▶ Given entries:
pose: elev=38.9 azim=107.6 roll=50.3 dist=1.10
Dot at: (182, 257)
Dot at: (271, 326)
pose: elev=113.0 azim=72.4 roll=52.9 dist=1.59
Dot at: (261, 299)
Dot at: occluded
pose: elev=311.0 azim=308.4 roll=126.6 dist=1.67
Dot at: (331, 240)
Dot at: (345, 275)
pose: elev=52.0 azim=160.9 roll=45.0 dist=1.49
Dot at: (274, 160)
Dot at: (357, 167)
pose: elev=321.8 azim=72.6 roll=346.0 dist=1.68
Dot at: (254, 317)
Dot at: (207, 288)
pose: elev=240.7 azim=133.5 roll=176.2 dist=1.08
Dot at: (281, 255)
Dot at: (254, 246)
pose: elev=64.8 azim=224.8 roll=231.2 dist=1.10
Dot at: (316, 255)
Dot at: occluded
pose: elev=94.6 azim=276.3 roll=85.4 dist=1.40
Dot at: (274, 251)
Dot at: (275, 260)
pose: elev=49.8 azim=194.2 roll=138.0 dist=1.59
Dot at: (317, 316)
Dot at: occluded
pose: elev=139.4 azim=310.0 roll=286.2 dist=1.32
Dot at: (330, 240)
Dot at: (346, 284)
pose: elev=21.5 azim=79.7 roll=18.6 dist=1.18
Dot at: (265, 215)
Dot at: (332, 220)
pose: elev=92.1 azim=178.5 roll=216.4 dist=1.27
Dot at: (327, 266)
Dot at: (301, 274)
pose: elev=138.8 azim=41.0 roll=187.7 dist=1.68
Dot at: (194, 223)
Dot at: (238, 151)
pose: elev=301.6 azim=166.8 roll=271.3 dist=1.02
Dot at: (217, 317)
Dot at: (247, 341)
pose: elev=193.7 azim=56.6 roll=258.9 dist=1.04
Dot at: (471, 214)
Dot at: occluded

▶ What the exercise asks:
Copy out the data above, switching every "pose" to "view" and leaving everything else untouched.

▶ Task output:
view: elev=38.9 azim=107.6 roll=50.3 dist=1.10
Dot at: (182, 257)
Dot at: (271, 326)
view: elev=113.0 azim=72.4 roll=52.9 dist=1.59
Dot at: (261, 299)
Dot at: occluded
view: elev=311.0 azim=308.4 roll=126.6 dist=1.67
Dot at: (331, 240)
Dot at: (345, 275)
view: elev=52.0 azim=160.9 roll=45.0 dist=1.49
Dot at: (274, 160)
Dot at: (357, 167)
view: elev=321.8 azim=72.6 roll=346.0 dist=1.68
Dot at: (254, 317)
Dot at: (207, 288)
view: elev=240.7 azim=133.5 roll=176.2 dist=1.08
Dot at: (281, 255)
Dot at: (254, 246)
view: elev=64.8 azim=224.8 roll=231.2 dist=1.10
Dot at: (316, 255)
Dot at: occluded
view: elev=94.6 azim=276.3 roll=85.4 dist=1.40
Dot at: (274, 251)
Dot at: (275, 260)
view: elev=49.8 azim=194.2 roll=138.0 dist=1.59
Dot at: (317, 316)
Dot at: occluded
view: elev=139.4 azim=310.0 roll=286.2 dist=1.32
Dot at: (330, 240)
Dot at: (346, 284)
view: elev=21.5 azim=79.7 roll=18.6 dist=1.18
Dot at: (265, 215)
Dot at: (332, 220)
view: elev=92.1 azim=178.5 roll=216.4 dist=1.27
Dot at: (327, 266)
Dot at: (301, 274)
view: elev=138.8 azim=41.0 roll=187.7 dist=1.68
Dot at: (194, 223)
Dot at: (238, 151)
view: elev=301.6 azim=166.8 roll=271.3 dist=1.02
Dot at: (217, 317)
Dot at: (247, 341)
view: elev=193.7 azim=56.6 roll=258.9 dist=1.04
Dot at: (471, 214)
Dot at: occluded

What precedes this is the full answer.